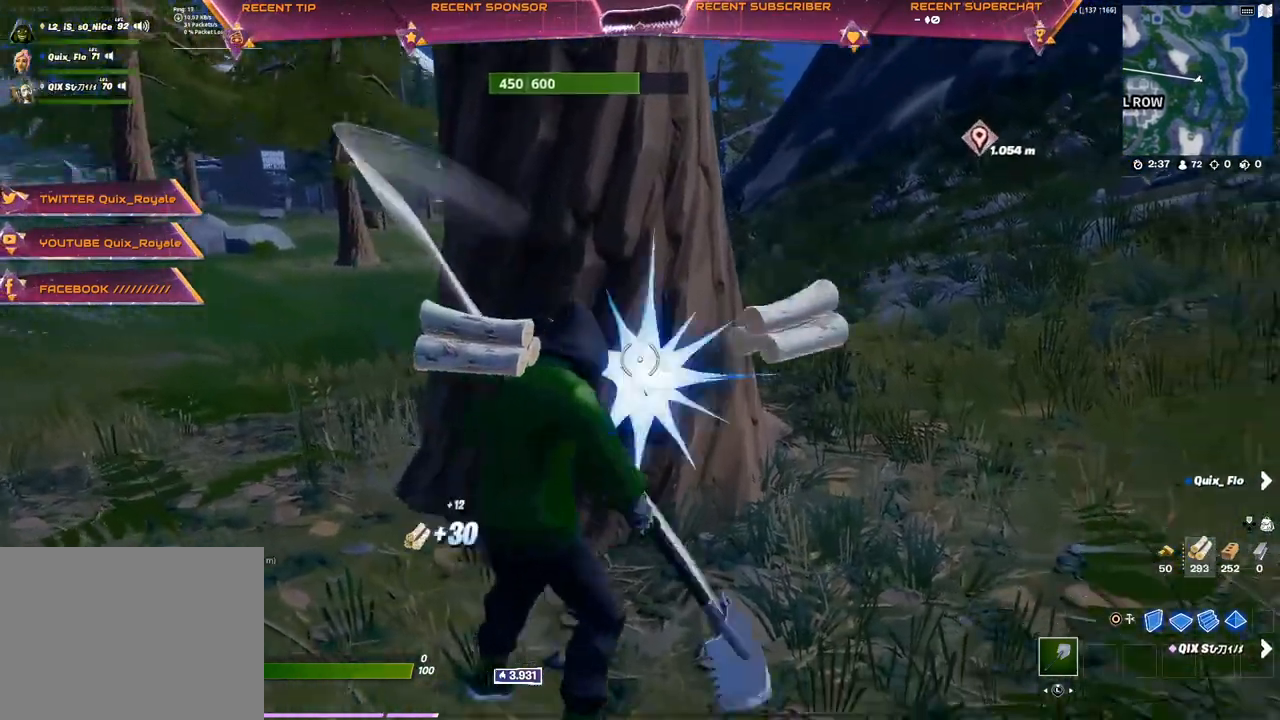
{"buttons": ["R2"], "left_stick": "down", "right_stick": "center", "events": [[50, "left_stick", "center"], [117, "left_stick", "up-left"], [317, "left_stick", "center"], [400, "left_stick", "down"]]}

◆ ◆ ◆

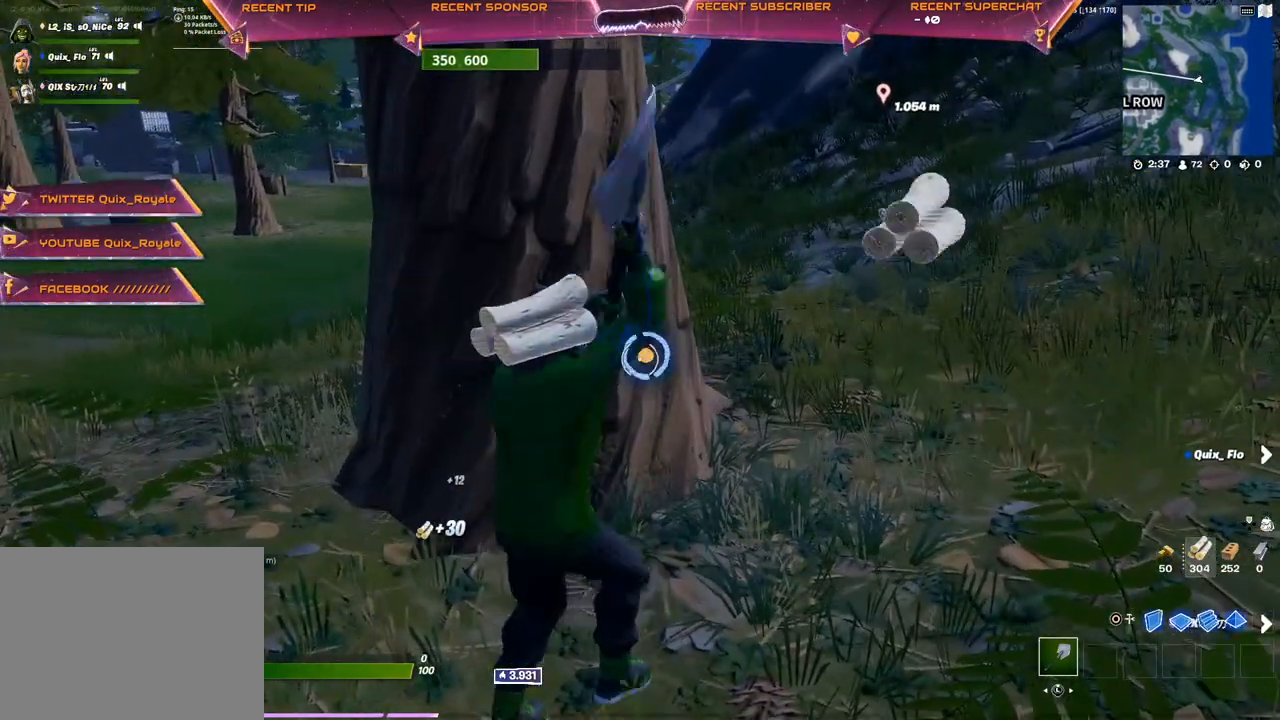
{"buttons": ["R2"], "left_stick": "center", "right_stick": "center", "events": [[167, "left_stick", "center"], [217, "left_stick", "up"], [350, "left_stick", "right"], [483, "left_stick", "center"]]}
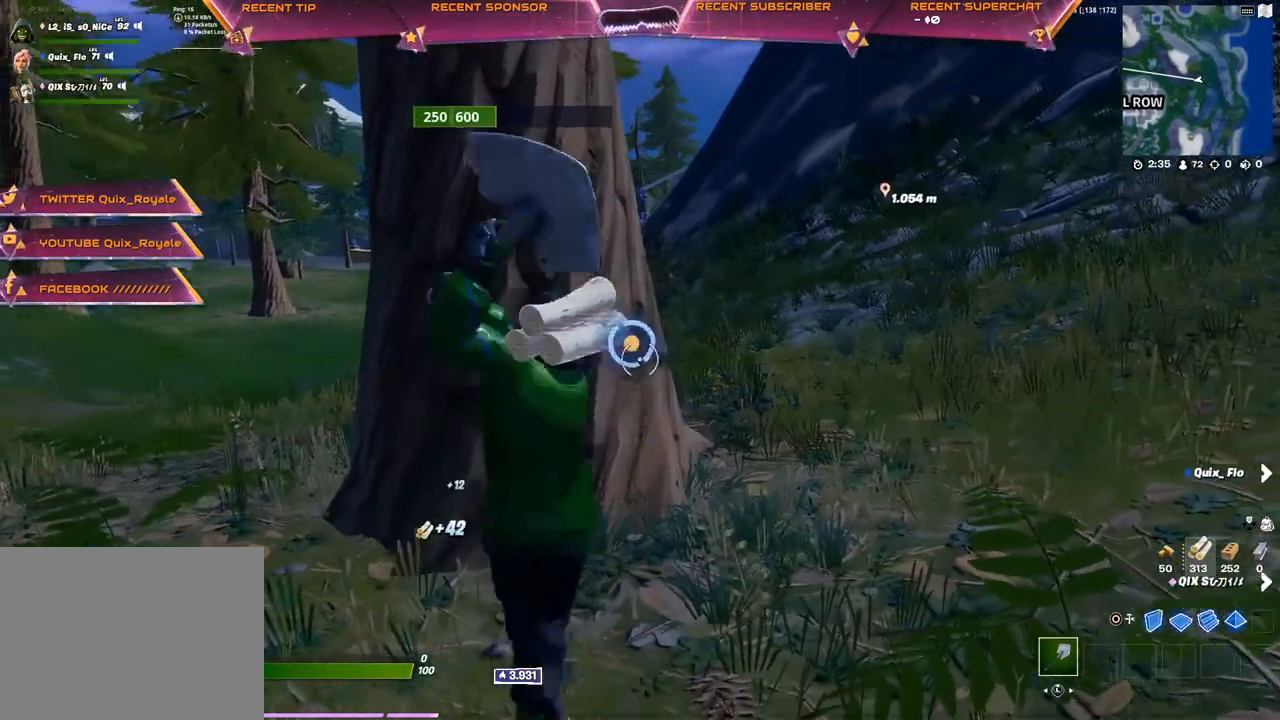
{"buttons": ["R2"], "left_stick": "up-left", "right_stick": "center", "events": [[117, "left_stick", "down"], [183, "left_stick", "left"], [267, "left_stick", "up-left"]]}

◆ ◆ ◆

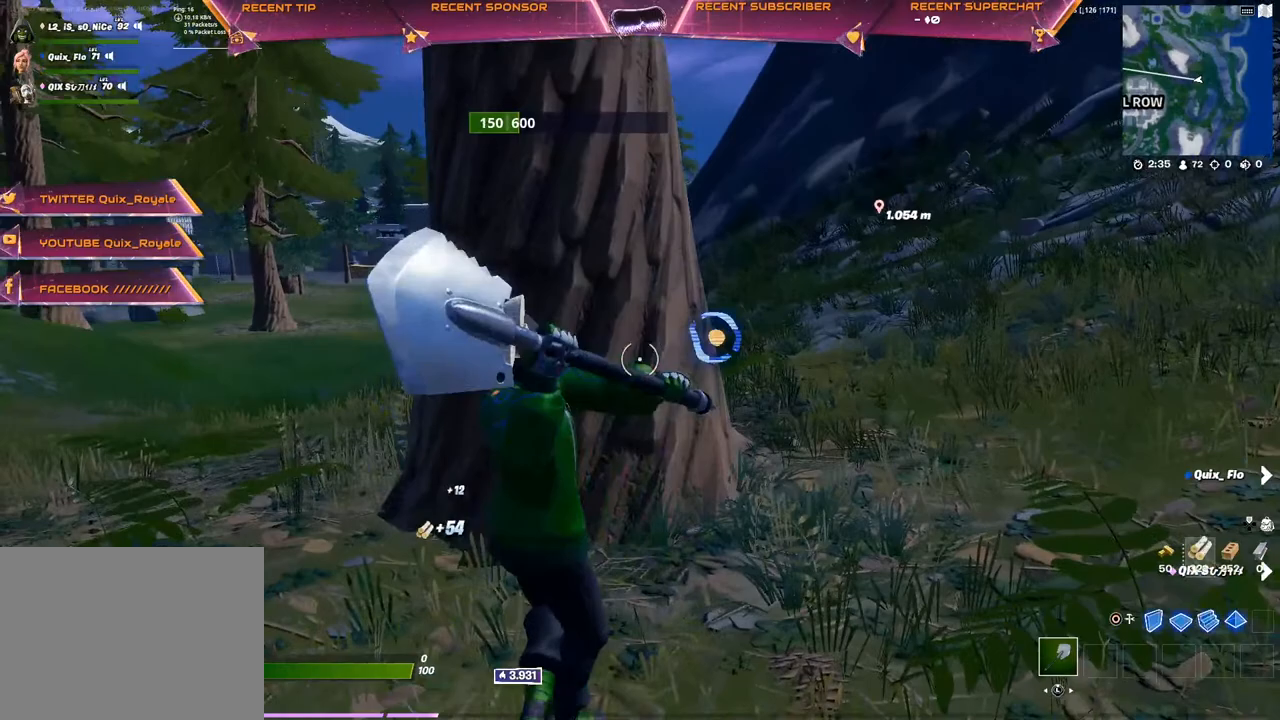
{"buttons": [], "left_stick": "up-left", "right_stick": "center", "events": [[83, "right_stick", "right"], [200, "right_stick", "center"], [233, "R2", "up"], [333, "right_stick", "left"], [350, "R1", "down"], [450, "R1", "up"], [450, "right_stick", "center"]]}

◆ ◆ ◆

● **TASK INSTRUCTIONS**:
Look over the entries above. Copy every line that contains the word "down".

● **EXERCISE RESPONSE**:
{"buttons": ["R2"], "left_stick": "down", "right_stick": "center", "events": [[50, "left_stick", "center"], [117, "left_stick", "up-left"], [317, "left_stick", "center"], [400, "left_stick", "down"]]}
{"buttons": ["R2"], "left_stick": "up-left", "right_stick": "center", "events": [[117, "left_stick", "down"], [183, "left_stick", "left"], [267, "left_stick", "up-left"]]}
{"buttons": [], "left_stick": "up-left", "right_stick": "center", "events": [[83, "right_stick", "right"], [200, "right_stick", "center"], [233, "R2", "up"], [333, "right_stick", "left"], [350, "R1", "down"], [450, "R1", "up"], [450, "right_stick", "center"]]}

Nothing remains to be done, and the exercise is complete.